あと6キロくらいか・・・、残りのそれくらいをこのまま止まることなく走りきる事が出来れば今回の目標を達成することができる。 それにしてもまた、このもうひといきの大事な場面で、ひとり現れた。 さらり、私を追い抜いたかと思いきや失速して歩きだし、そこを私に抜かれてはまた猛然と走り出す、そして私を追い抜いてはまた歩きだすと言ったハイブリットランナー。悪気はないのだろうが、その不規則な光景が10回以上も続けばまるでからかわれているようで、精神的傍迷惑な行為に感じてしまう。 昨年は、中盤あたりに突如現れたそんなランナーに不覚にも心をかき乱されてしまった私はすっかり自分自身を見失い、ペースメーク失敗による不慮の足つり発生で多くの距離を歩かざるおえない状況に陥ってしまった。初めてのフルマラソン挑戦で受けた洗礼とでも言うのか、とにかく精神的困憊から来る肉体疲労が急激に蓄積された状態に間違いなかった。まだまだ未熟、と言っても仕方がない屈辱的な出来事だった。
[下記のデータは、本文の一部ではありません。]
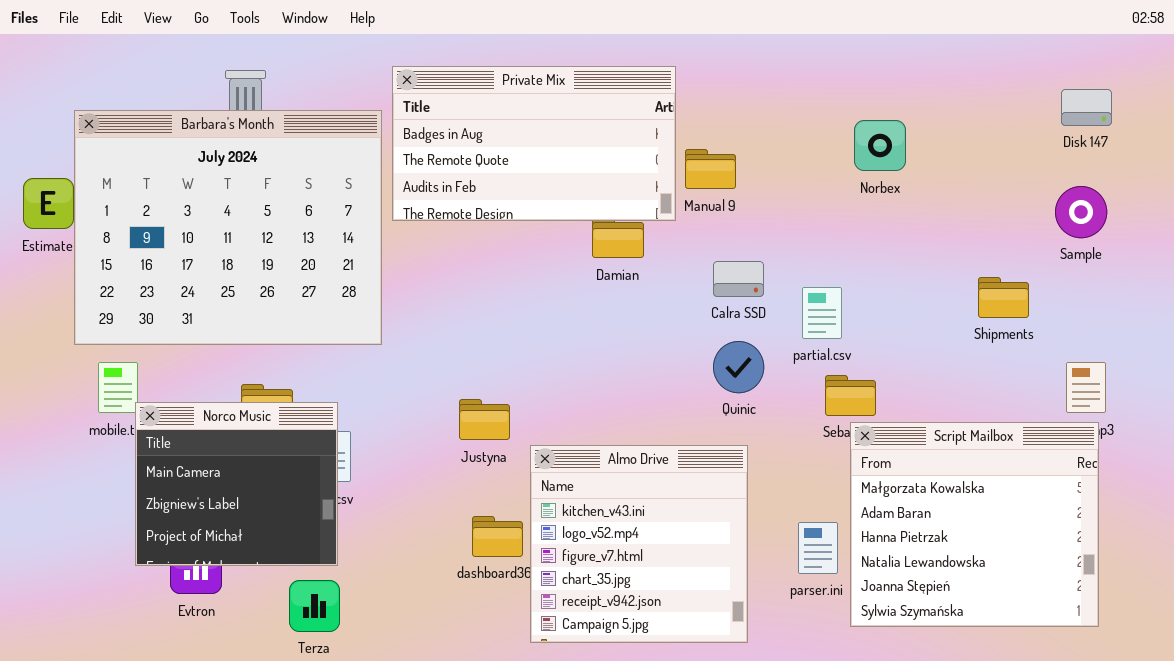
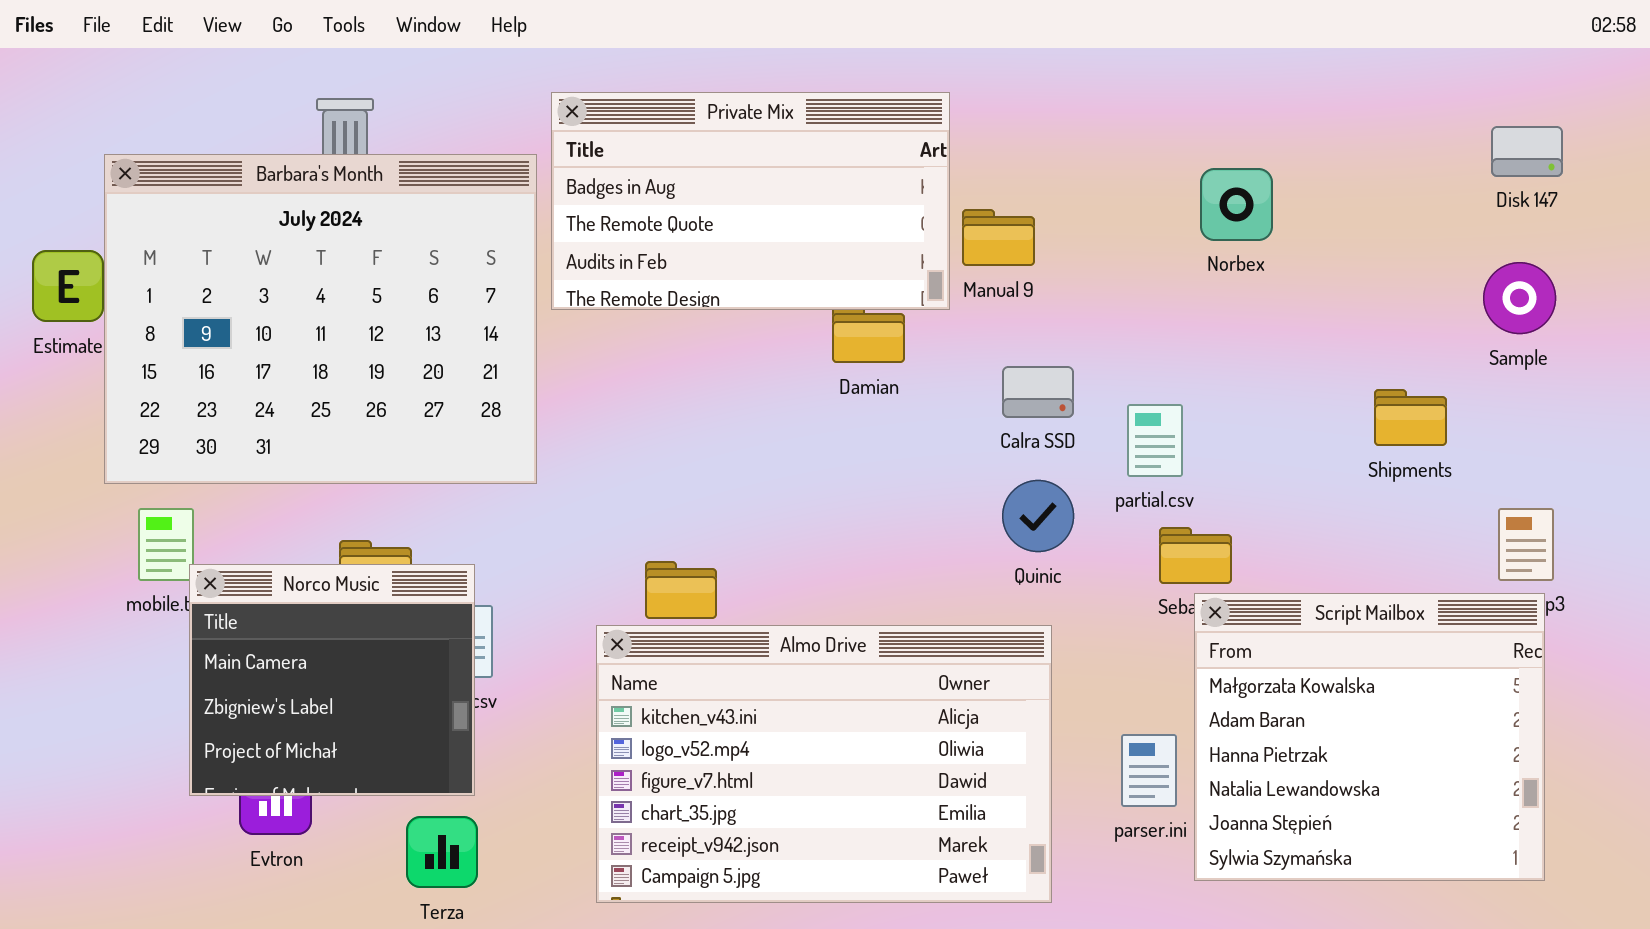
Almo Drive: [530,445,748,643] -> [596,625,1052,903], resized

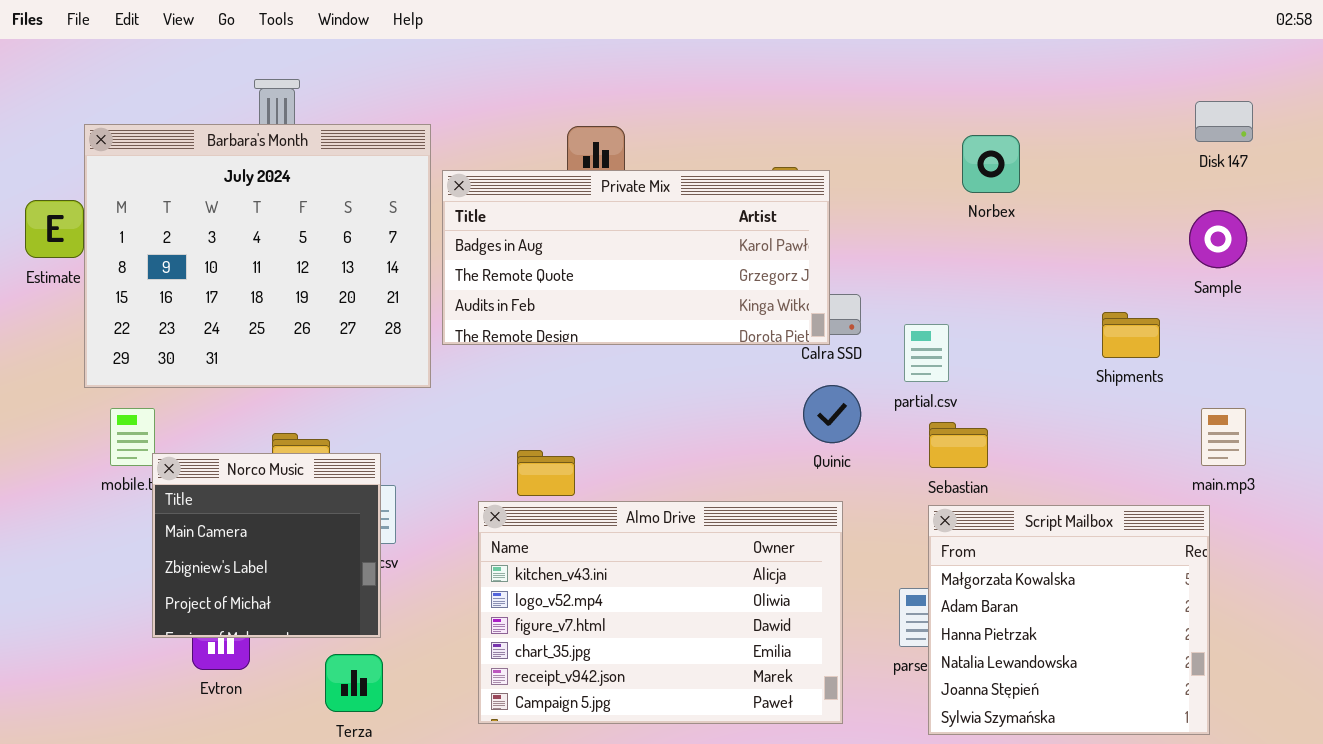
Private Mix: [551,92,950,310] -> [442,170,830,345], moved, resized
Script Mailbox: [1194,593,1545,881] -> [928,505,1210,735], moved

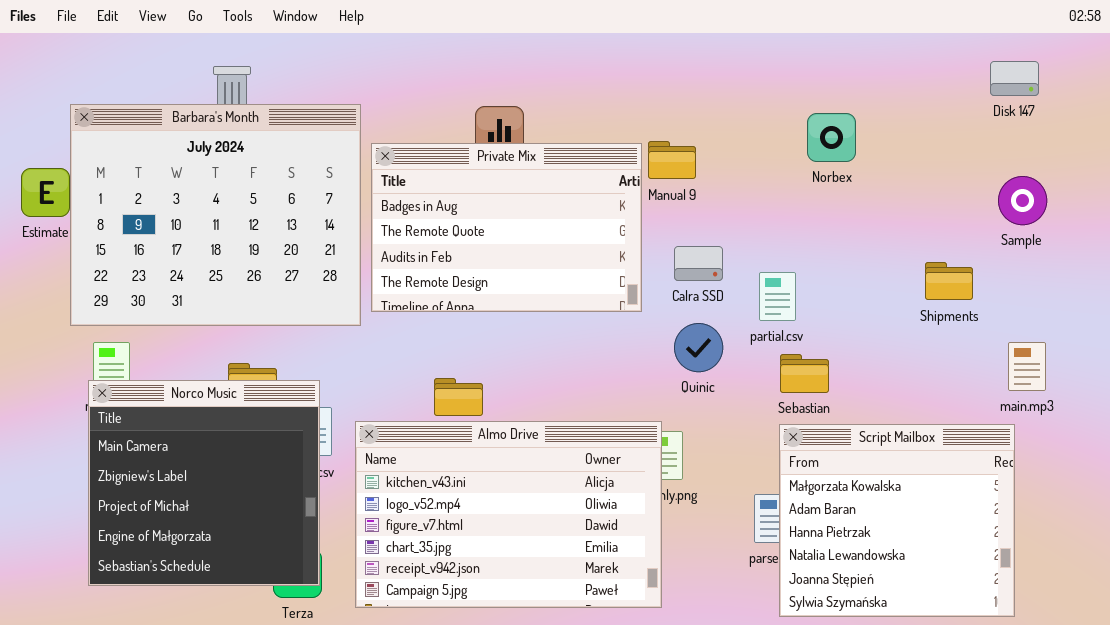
Disk 147: [1195,101,1253,142] -> [990,61,1039,96], moved
Private Mix: [442,170,830,345] -> [371,143,642,312], resized
Norco Music: [152,453,381,638] -> [88,380,320,586], resized
Almo Drive: [478,501,843,724] -> [355,421,662,608], moved

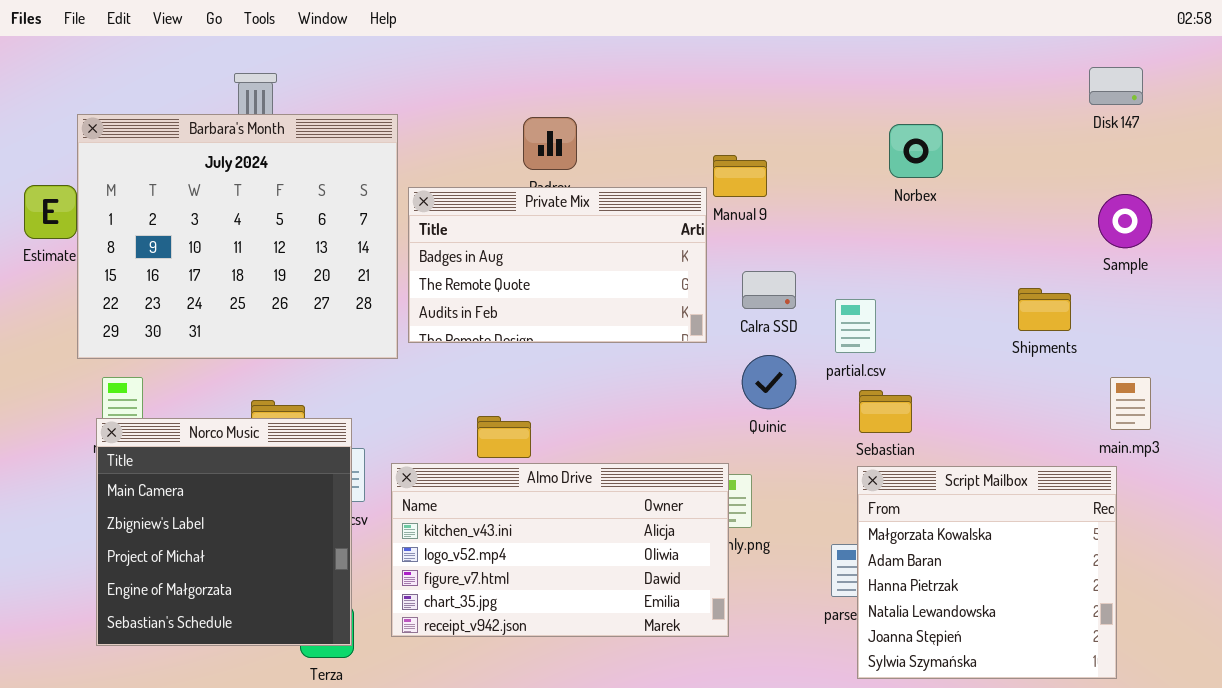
Private Mix: [371,143,642,312] -> [408,187,707,343], resized
Almo Drive: [355,421,662,608] -> [391,463,729,637], resized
私は決心していた。 今回は他のランナーには関心を持たず自身のペースをまもり切る、そして絶対に歩かない、どんなに苦しくてもゆっくりでも走りきると言う事だ。 2回目と言うのはやはり心に幾ばくかの余裕をもたらしてくれていた。 経験とは心強い。 初回に感じた距離感は心なしか短縮されて受け取る事ができていたし、アップダウンに対してもそれなりに体が対応できていた。 全くぶれる事無く私はその全体をたんたんと走る事が出来ていた。途中、初回とは反対側の右足にちょっとした違和感が芽生えてきたが、即座に左足でカバーしながら走った。そうしているうちに右足の違和感は消え去り、再び両足を踏ん張る事ができた。そんなふうに適度なバランスをとりながら、考えながら走った。 また、給水所に置かれたスポーツドリンクとバナナは必ず口にした。そうすることで喉の渇きをしっかりと補えたしパワーを取り戻すことが出来た。
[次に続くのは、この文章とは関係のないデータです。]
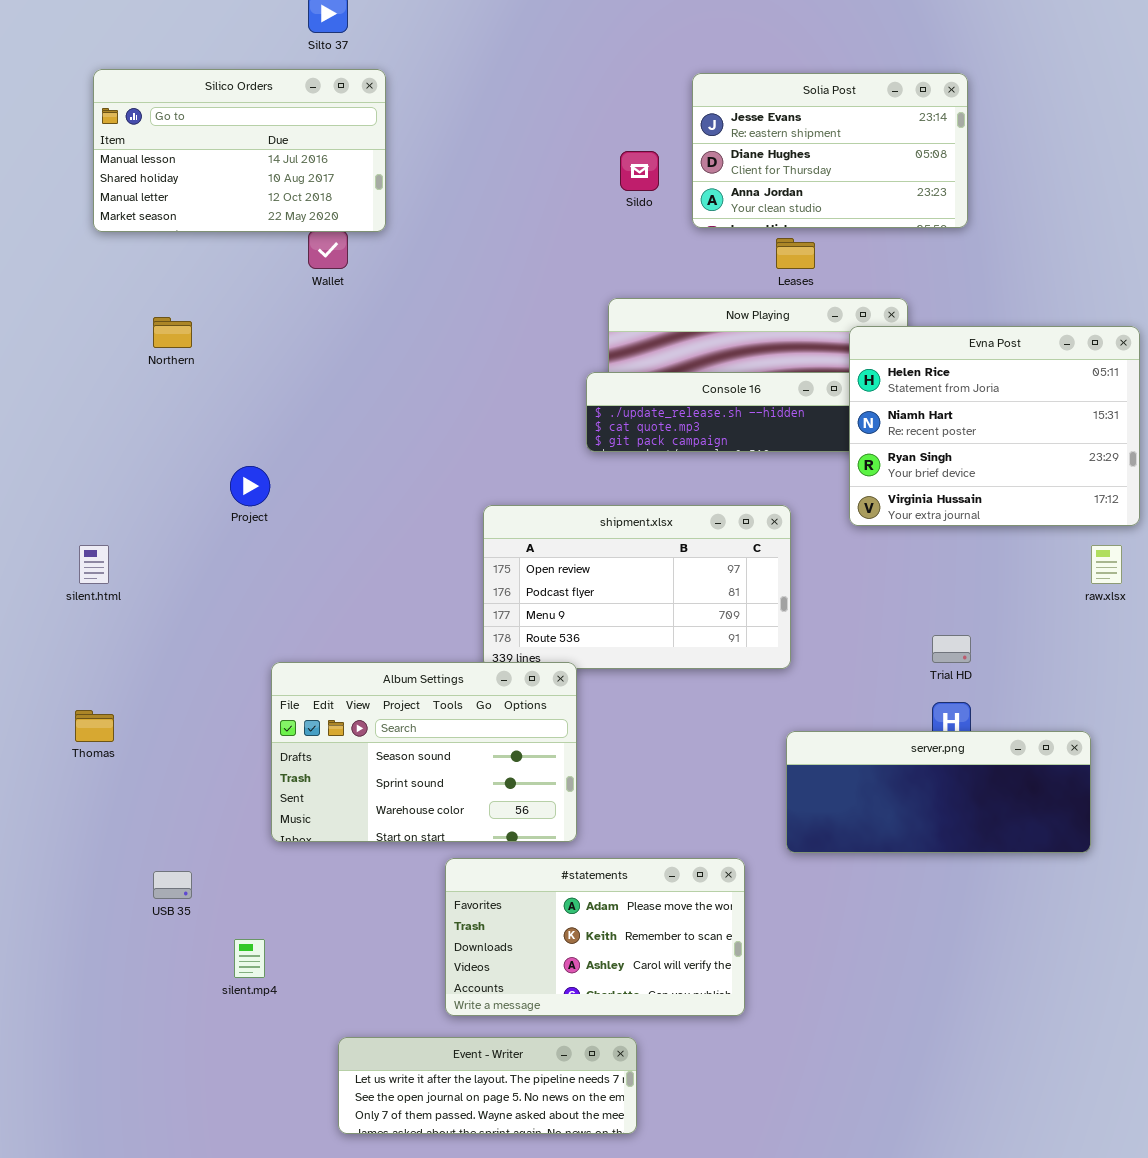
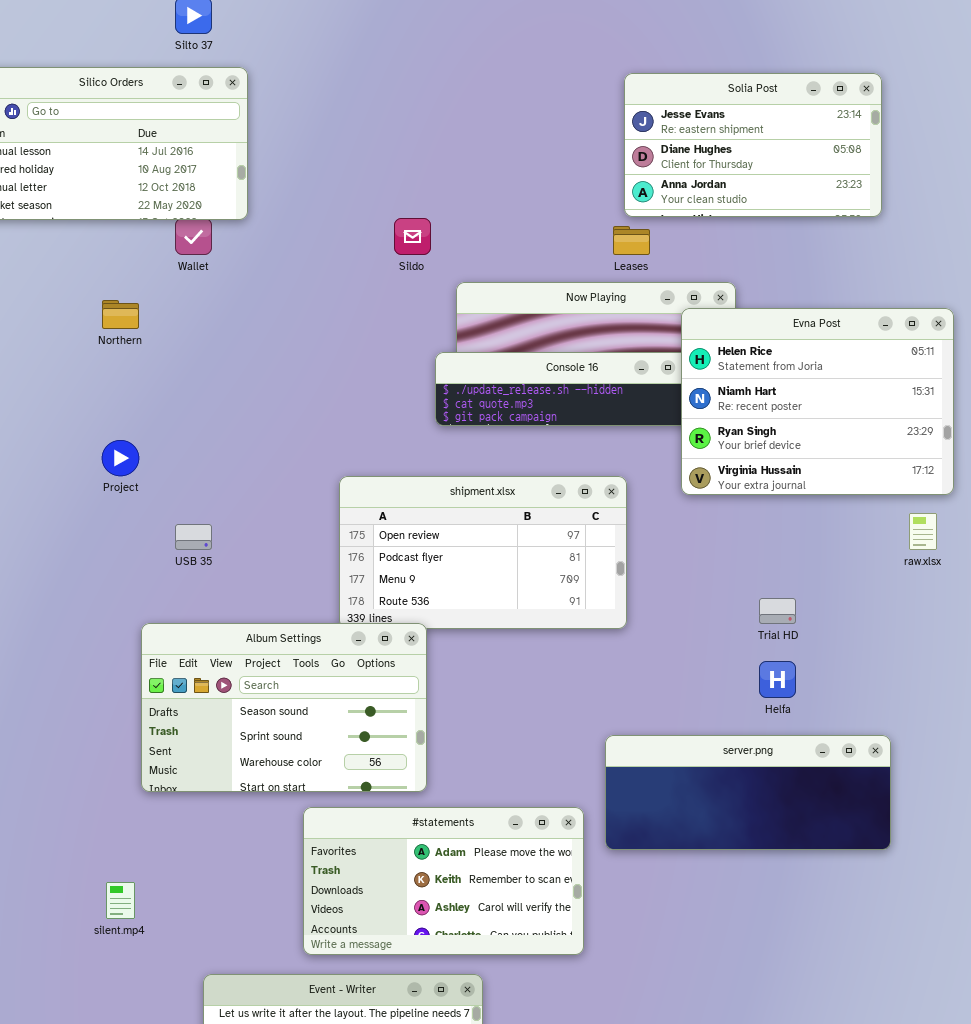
Solia Post: [692,73,968,228] -> [624,73,882,217], moved
Sildo: [620,151,659,191] -> [394,218,431,255], moved
Northern: [153,317,192,348] -> [102,300,139,329], moved
server.png: [786,731,1091,853] -> [605,735,891,850], moved
USB 35: [153,871,192,899] -> [175,524,212,550], moved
さすがに長丁場の終盤、このあたりまでくると、太ももからふくらはぎそして足裏と、足全体に痛みが走った。筋肉から関節から骨格に至るまでこの老体、ギリギリで頑張っているのが素直にわかる。アスリートとは程遠い生活を送って来ていた私にとっては体の限界はとうに超えているにきまっている、残っているのはちっぽけな気力とアドレナリン流出による程良い勘違いだけだ。 ただ、今回、私の心は自身を見失ってはいなかった。 極めて冷静にそのハイブリットランナーを分析できていた。私は、私の走りをする事が今できる唯一の方法であり、周りにまどわされないようにゴールに向けて一歩一歩突き進む事がベストなのだ。レッドゾーンに突入しているはずのわずかに残されたこの体力を無駄に消費してしまっては最終大きなダメージにつながる。私はそのランナーの往来を気楽に捕えては私のペースを守り続けた。もう少しなのだから・・・。 「あと2キロ、もう少しだぞ、たったの2キロだぞーっ」 沿道から声援の声がかかった。 これには私の心は少しばかり弱気に震えそうになった。42キロと言う長い距離からしてみればあとはたかだか2キロに過ぎない感覚なのだろうだが、40キロと言うとてつもない距離を走ってきていて、心の中でわざと曖昧に「あと少し、あと少し頑張ればゴールが待っている」と思わせながら走っている時点での「あと2キロ」のはっきりとした声明は心にぐさり、痛みとして突き刺さる。やはり弱いものだ、と自身感じてしまう。それでも私は昨年とはひとつちがっていた。そうだ、あとたったの2キロじゃないか、いつものジョギングコースで考えたらあそこからあそこまでの、ほんの少しじゃないか、なんてことはない、そう自身に言い聞かせる事が出来た。 経験とは本当に心強い。 ついにゴール間近の市街地へと続く軽い上り坂へと突入した。 この時点で私の前方には女性のランナーがひとり、そのハイブリットランナーは少しばかり後方にいたはずだ。と言うのも、ついさっき彼を追い越したばかりだった。このままのペースでこの上り坂を進んでいてはまた彼は私を追い越して行くことだろうが、構う事は無い、また止まるはずだ。そんな事を考えていると、私の前方を走っているその女性がもち合わせた最後のギアをトップに入れたようにスピードをグンッと押し上げた。ラストスパートだ、すばらしい。私はみるみる離されていく。 「これでいいのか」そう思った瞬間、私の知る由もないどこかに隠れていたギアがひとつカチリと入った。 あるのか無いのかわからない最後の絞り出しの力を振りしぼって私は懸命に前へ前へと駆けた。スピードは前を走る女性にせまる程に上がった。折り返してからの後半では一番早い走りかもしれない。 心臓が波打ち、肺が悲鳴を上げる。 「最後だ、ここを登り切れば走る事を終わりにする場所が待っている」 ひと蹴りひと蹴り乾いた路面に思いをぶつけて踏ん張った。 もう私の後方から私を追いぬくものはいなかった。 意識と決意とこの体は、ひとつの丸い塊となって浮遊している。 目の前に、とうとうゴールが近づく。 とてつもない絶頂感が音も無く私を包み込んだ。